Last week I gave a presentation on “Social Media in Education” to some future classroom teachers. What I prepped was a “Here’s the why”, “Here are some tools”, “Here is how you can use them personally/professionally” and “Here is what you can do with them in the classroom”. I wanted to model some tools along the way like Poll Everywhere, Today’s Meet, and Padlet. We didn’t get very far. The students raised some interesting questions and points (see bulleted points below) that I really needed time to reflect on (see rambling responses below bulleted points). 

  • Why is technology being placed above highly effective teaching?

I will never advocate for the use of technology for the sake of using technology. But the MEANINGFUL use of technology in the classroom can offer students opportunities that we previously had never even imagined. 

For example - one student shared that his 9th grade geography class was mostly coloring maps. I shared that my 7th grade geography class used Skype and various presentation tools to connect with a sales manager from India who was living in South Africa and spent time touring sub-Saharan Africa. He talked with us about culture, technology, farming, showed maps for location, pictures of the homes and environments, and shared first-hand experiences with my students who were studying sustainability in agriculture (one of the UN millennium developmental goals) in the region. Without technology, I would never have been able to offer my students an opportunity like this.

Technology is not the end all, be all. If you think it is you are in for a rude awakening. But on the way home I wondered - can you be, or are you, a highly effective teacher if you are not using the BEST resources as they apply to the content? You can’t use technology as the fix-all, but you also can’t avoid it and stay relevant. 

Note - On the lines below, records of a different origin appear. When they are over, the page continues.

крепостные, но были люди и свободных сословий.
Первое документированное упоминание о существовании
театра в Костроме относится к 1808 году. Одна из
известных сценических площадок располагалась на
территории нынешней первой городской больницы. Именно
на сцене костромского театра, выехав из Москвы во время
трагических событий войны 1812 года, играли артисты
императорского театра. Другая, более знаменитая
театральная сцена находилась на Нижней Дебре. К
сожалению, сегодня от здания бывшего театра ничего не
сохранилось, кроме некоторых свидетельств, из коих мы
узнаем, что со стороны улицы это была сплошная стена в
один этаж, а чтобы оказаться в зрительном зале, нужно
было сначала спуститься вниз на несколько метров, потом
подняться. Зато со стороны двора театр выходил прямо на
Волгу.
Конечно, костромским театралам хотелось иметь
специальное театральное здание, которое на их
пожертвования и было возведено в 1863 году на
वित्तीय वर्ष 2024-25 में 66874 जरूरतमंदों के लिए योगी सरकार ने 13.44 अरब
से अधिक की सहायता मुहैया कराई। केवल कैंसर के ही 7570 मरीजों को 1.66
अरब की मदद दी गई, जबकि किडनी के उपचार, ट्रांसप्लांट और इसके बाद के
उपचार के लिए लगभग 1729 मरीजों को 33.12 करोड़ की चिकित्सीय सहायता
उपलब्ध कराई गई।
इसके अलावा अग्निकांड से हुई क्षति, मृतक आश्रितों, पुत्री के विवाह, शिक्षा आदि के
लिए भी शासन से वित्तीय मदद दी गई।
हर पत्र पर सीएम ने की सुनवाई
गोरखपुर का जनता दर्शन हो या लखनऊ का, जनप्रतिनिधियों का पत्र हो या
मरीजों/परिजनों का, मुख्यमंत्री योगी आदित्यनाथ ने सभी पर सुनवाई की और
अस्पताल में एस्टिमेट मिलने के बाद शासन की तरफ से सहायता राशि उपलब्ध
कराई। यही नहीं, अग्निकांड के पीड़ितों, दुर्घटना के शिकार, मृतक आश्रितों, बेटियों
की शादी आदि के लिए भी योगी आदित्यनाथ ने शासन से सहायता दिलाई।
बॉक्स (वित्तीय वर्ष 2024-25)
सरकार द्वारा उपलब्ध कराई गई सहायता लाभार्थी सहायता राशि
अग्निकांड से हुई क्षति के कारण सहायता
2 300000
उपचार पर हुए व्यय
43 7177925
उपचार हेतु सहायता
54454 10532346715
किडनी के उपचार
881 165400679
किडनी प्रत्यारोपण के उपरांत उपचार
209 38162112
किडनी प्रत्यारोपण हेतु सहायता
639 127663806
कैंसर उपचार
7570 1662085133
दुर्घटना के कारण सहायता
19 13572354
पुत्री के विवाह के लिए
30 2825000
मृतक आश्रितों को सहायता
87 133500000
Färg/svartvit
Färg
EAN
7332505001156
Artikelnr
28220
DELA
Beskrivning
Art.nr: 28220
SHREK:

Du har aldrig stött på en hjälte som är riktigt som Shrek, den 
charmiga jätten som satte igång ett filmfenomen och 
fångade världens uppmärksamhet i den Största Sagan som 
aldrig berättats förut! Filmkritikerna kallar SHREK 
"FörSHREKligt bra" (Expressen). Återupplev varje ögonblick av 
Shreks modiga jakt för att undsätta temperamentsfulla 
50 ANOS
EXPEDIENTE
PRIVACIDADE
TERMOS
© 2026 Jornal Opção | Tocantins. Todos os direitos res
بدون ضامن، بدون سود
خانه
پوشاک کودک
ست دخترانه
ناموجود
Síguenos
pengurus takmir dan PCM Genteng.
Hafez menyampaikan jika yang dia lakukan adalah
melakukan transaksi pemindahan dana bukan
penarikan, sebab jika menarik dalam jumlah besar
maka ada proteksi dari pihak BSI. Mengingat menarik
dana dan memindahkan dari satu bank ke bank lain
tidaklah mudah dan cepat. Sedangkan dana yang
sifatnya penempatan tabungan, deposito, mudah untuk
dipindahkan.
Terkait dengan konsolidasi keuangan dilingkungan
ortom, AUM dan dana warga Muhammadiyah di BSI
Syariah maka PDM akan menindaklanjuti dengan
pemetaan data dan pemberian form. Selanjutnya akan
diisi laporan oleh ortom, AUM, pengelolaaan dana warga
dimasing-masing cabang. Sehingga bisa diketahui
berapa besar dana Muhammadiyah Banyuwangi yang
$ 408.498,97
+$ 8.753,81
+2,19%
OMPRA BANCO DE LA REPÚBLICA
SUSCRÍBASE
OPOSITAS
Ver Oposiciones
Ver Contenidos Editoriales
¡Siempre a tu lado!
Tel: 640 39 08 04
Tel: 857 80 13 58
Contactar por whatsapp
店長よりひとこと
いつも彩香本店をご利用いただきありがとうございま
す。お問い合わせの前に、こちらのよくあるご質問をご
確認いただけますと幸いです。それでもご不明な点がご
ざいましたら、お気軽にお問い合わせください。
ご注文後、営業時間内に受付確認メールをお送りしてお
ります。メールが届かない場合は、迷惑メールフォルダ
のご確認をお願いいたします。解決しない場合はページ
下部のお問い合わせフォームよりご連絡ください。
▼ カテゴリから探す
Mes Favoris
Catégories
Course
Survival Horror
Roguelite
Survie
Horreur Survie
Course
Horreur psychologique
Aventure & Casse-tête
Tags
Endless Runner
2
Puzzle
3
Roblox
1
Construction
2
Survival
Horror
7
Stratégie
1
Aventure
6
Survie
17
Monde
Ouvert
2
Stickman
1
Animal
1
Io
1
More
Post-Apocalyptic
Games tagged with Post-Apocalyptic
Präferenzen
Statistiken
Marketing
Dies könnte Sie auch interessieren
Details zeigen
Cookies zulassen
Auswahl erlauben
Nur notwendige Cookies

  • Technology is not the silver bullet that makes ineffective teachers more effective.
This one I completely agree with, and I never said it was (which they also agreed with, and added that their regular prof did not address it that way, either). But this is the impression they all seemed to have. If you are getting this message, you are not following the right people. My resources included articles from forward-thinkers like Steve Hargadon, Scott McLeod, and Vicki Davis, to name a few. If you don’t like the way administrators and legislators are pushing technology, then find a way to be a change agent! Be the voice that explains to the public, to the legislators, to your administrators, exactly what effective teaching looks like!

There are movements within the ed tech community to not only offer better training on the front end, in our teacher prep programs, but to find a way to offer it for those mid and late career educators who missed out in teacher prep. If you are not embracing the best tools in your classroom, technology based or otherwise, you will quickly become irrelevant.